Top of Material to process

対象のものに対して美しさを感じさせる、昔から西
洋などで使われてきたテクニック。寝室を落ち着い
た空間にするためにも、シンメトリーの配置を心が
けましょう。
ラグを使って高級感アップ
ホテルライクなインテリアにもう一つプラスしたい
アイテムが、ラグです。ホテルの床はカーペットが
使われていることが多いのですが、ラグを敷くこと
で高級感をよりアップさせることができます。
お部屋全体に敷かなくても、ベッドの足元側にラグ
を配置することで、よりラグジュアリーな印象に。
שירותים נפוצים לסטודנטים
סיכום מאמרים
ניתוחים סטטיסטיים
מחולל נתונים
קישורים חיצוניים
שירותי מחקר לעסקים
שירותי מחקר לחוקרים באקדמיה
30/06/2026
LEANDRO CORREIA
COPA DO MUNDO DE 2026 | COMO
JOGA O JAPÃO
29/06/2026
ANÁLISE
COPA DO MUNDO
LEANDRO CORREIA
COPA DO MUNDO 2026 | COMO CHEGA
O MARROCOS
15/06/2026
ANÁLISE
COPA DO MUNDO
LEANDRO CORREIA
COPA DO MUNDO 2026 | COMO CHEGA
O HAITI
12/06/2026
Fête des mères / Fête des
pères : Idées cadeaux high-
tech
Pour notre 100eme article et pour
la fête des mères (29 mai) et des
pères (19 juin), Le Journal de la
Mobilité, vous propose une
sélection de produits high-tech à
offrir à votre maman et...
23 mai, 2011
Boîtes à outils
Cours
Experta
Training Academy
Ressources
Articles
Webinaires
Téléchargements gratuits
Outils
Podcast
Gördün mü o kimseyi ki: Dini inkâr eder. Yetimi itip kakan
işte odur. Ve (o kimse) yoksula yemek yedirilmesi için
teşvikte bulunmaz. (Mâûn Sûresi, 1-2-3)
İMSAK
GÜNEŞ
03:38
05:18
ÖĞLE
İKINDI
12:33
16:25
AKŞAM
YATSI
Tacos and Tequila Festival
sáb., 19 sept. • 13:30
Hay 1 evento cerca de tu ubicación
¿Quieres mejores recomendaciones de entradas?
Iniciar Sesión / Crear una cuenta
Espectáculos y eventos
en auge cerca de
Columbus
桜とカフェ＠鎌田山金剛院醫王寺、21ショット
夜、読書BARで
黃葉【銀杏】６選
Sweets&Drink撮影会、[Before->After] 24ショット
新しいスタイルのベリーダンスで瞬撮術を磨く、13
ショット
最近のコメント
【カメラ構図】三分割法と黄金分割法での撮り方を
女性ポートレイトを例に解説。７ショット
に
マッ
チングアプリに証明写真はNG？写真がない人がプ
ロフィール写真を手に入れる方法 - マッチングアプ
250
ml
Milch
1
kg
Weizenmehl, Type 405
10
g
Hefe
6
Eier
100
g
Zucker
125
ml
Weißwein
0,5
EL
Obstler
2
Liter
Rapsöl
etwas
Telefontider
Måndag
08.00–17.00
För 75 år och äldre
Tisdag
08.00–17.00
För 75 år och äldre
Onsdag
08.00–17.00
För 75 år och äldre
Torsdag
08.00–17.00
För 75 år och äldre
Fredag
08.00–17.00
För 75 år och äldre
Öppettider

Bottom of Material to process

Task to complete:
Reproduce the data above exactly, leaving nothing out.

Task solution:
対象のものに対して美しさを感じさせる、昔から西
洋などで使われてきたテクニック。寝室を落ち着い
た空間にするためにも、シンメトリーの配置を心が
けましょう。
ラグを使って高級感アップ
ホテルライクなインテリアにもう一つプラスしたい
アイテムが、ラグです。ホテルの床はカーペットが
使われていることが多いのですが、ラグを敷くこと
で高級感をよりアップさせることができます。
お部屋全体に敷かなくても、ベッドの足元側にラグ
を配置することで、よりラグジュアリーな印象に。
שירותים נפוצים לסטודנטים
סיכום מאמרים
ניתוחים סטטיסטיים
מחולל נתונים
קישורים חיצוניים
שירותי מחקר לעסקים
שירותי מחקר לחוקרים באקדמיה
30/06/2026
LEANDRO CORREIA
COPA DO MUNDO DE 2026 | COMO
JOGA O JAPÃO
29/06/2026
ANÁLISE
COPA DO MUNDO
LEANDRO CORREIA
COPA DO MUNDO 2026 | COMO CHEGA
O MARROCOS
15/06/2026
ANÁLISE
COPA DO MUNDO
LEANDRO CORREIA
COPA DO MUNDO 2026 | COMO CHEGA
O HAITI
12/06/2026
Fête des mères / Fête des
pères : Idées cadeaux high-
tech
Pour notre 100eme article et pour
la fête des mères (29 mai) et des
pères (19 juin), Le Journal de la
Mobilité, vous propose une
sélection de produits high-tech à
offrir à votre maman et...
23 mai, 2011
Boîtes à outils
Cours
Experta
Training Academy
Ressources
Articles
Webinaires
Téléchargements gratuits
Outils
Podcast
Gördün mü o kimseyi ki: Dini inkâr eder. Yetimi itip kakan
işte odur. Ve (o kimse) yoksula yemek yedirilmesi için
teşvikte bulunmaz. (Mâûn Sûresi, 1-2-3)
İMSAK
GÜNEŞ
03:38
05:18
ÖĞLE
İKINDI
12:33
16:25
AKŞAM
YATSI
Tacos and Tequila Festival
sáb., 19 sept. • 13:30
Hay 1 evento cerca de tu ubicación
¿Quieres mejores recomendaciones de entradas?
Iniciar Sesión / Crear una cuenta
Espectáculos y eventos
en auge cerca de
Columbus
桜とカフェ＠鎌田山金剛院醫王寺、21ショット
夜、読書BARで
黃葉【銀杏】６選
Sweets&Drink撮影会、[Before->After] 24ショット
新しいスタイルのベリーダンスで瞬撮術を磨く、13
ショット
最近のコメント
【カメラ構図】三分割法と黄金分割法での撮り方を
女性ポートレイトを例に解説。７ショット
に
マッ
チングアプリに証明写真はNG？写真がない人がプ
ロフィール写真を手に入れる方法 - マッチングアプ
250
ml
Milch
1
kg
Weizenmehl, Type 405
10
g
Hefe
6
Eier
100
g
Zucker
125
ml
Weißwein
0,5
EL
Obstler
2
Liter
Rapsöl
etwas
Telefontider
Måndag
08.00–17.00
För 75 år och äldre
Tisdag
08.00–17.00
För 75 år och äldre
Onsdag
08.00–17.00
För 75 år och äldre
Torsdag
08.00–17.00
För 75 år och äldre
Fredag
08.00–17.00
För 75 år och äldre
Öppettider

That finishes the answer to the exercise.